[WORK ITEM]
Copy the text in each of the rows below line for line, leaving out the pictures.

● ● ●

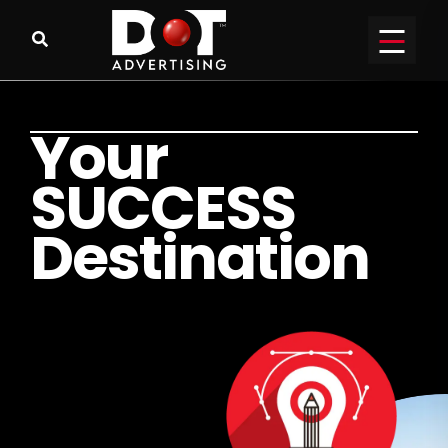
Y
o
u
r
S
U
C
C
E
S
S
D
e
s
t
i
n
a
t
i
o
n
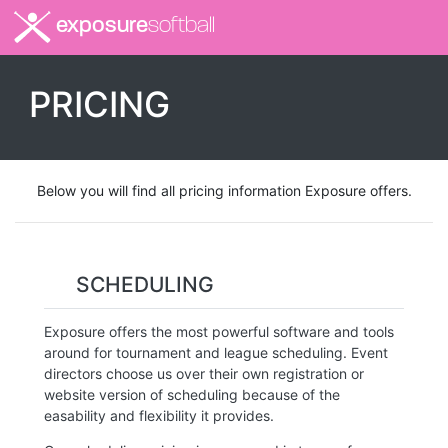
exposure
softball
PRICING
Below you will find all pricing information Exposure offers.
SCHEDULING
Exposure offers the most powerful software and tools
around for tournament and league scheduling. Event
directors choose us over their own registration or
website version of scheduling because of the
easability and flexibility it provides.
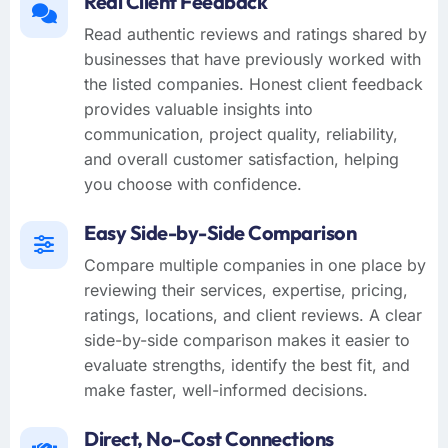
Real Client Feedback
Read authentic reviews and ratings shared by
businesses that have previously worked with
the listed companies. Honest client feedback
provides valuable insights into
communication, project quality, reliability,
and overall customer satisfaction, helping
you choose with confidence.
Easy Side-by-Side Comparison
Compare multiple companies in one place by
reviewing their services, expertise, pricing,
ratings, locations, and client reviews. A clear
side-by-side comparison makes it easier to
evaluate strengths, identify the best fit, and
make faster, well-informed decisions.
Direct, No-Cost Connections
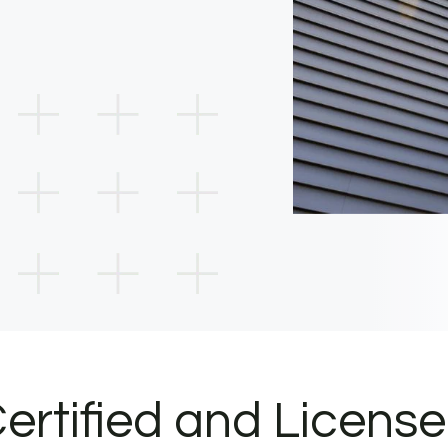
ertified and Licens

● ● ●

[ANSWER FOR THIS EXERCISE]
Y
o
u
r
S
U
C
C
E
S
S
D
e
s
t
i
n
a
t
i
o
n
exposure
softball
PRICING
Below you will find all pricing information Exposure offers.
SCHEDULING
Exposure offers the most powerful software and tools
around for tournament and league scheduling. Event
directors choose us over their own registration or
website version of scheduling because of the
easability and flexibility it provides.
Real Client Feedback
Read authentic reviews and ratings shared by
businesses that have previously worked with
the listed companies. Honest client feedback
provides valuable insights into
communication, project quality, reliability,
and overall customer satisfaction, helping
you choose with confidence.
Easy Side-by-Side Comparison
Compare multiple companies in one place by
reviewing their services, expertise, pricing,
ratings, locations, and client reviews. A clear
side-by-side comparison makes it easier to
evaluate strengths, identify the best fit, and
make faster, well-informed decisions.
Direct, No-Cost Connections
ertified and Licens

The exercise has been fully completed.